The problem of determining whether synthetically-generated landscapes are sufficiently representative of real landscapes is remarkably analogous to that of determining whether computer behavior sufficiently resembles human cognition; in both cases, there are no universally-accepted criteria for testing. Alan M. Turing (1912-1954) recognized this lack of objective criteria, and proposed a subjective but exclusive test for machine intelligence, which we borrowed and adapted for testing the Fractal Landscape Realizer. The Turing Test represents only part of our evaluation of the synthetic landscapes; we are also comparing several landscape metrics and geostatistical parameters from both the synthetic and real maps.
The first 15 maps that were presented during each Turing Test were randomly selected from 17 real maps that were clipped from a single source map which represented areas similar with regard to annual temperature, precipitation, elevation, plant-availiable water content of soil, and soil organic matter. The last 5 choices in each test were always repeats of real maps that the expert had seen previously. We displayed repeats in order to collect data on the performance of different realizations from the synthetic generator within a single observer. To disguise these repeated maps, we flipped them about the vertical, horizontal, or diagonal axis.
Many experts were surprised by the fact that some categories (colors) were identical in both maps of some pairs. The constraint feature of the Fractal Realizer allows the user to supply a spatial probability surface for any category. If one specifies absolute certainty in all places occupied by a category in the real map, then that category will be identical in the synthetic version.
The constraint feature was used in another way as well. Rather than as an absolute constraint, the elevation underlying the map was supplied as a spatial probability constraint. Normally, this results in preferential placement of that category along the ridgelines. But, if inverted, the elevation constraint encourages features that follow valley bottoms. In either case, dendritic patterns result which are non-fractal and are otherwise difficult to simulate. Elevationally- constrained categories are not identical from realization to realization.
Interestingly, elevation-constrained categories often showed a ``salt-and-pepper'' speckling due to the inherent roughness of the underlying digital terrain model. Several experts recognized this speckle as a difference between the maps. However, some took it as a result of classification of a remote image, and picked such maps as real. Others suspected that it was a result of an imperfect simulation program, and picked such maps as synthetic. Performing a smoothing pass on the elevation model would have probably eliminated this effect entirely, making the choice among map pairs even more difficult.
Most experts who took the test provided comments about their techniques for discerning the real maps, and these comments were most interesting, helpful and amusing. Click here to see all expert's techniques and comments given during the Turing Test.
Some experts commented that any pattern could be real; that one could probably find a spot on the earth which fit any pattern whatsoever. While this may be true, the great majority of experts realized that some patterns are more frequently observed in nature than others, and that this could form the basis for the test.
◆ ◆ ◆
**WRITTEN INSTRUCTION:** Reproduce the passage on the landscape Turing Test word for word, starting at "Most experts who" and ending at "the Turing Test.". The data that follow come from a separate source unrelated to the text above.

**STORED DATA:**
◆ ◆ ◆
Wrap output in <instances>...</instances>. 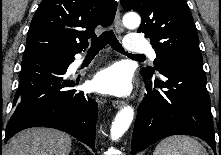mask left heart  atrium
◆ ◆ ◆
**SOLVED EXERCISE:**
Most experts who took the test provided comments about their techniques for discerning the real maps, and these comments were most interesting, helpful and amusing. Click here to see all expert's techniques and comments given during the Turing Test.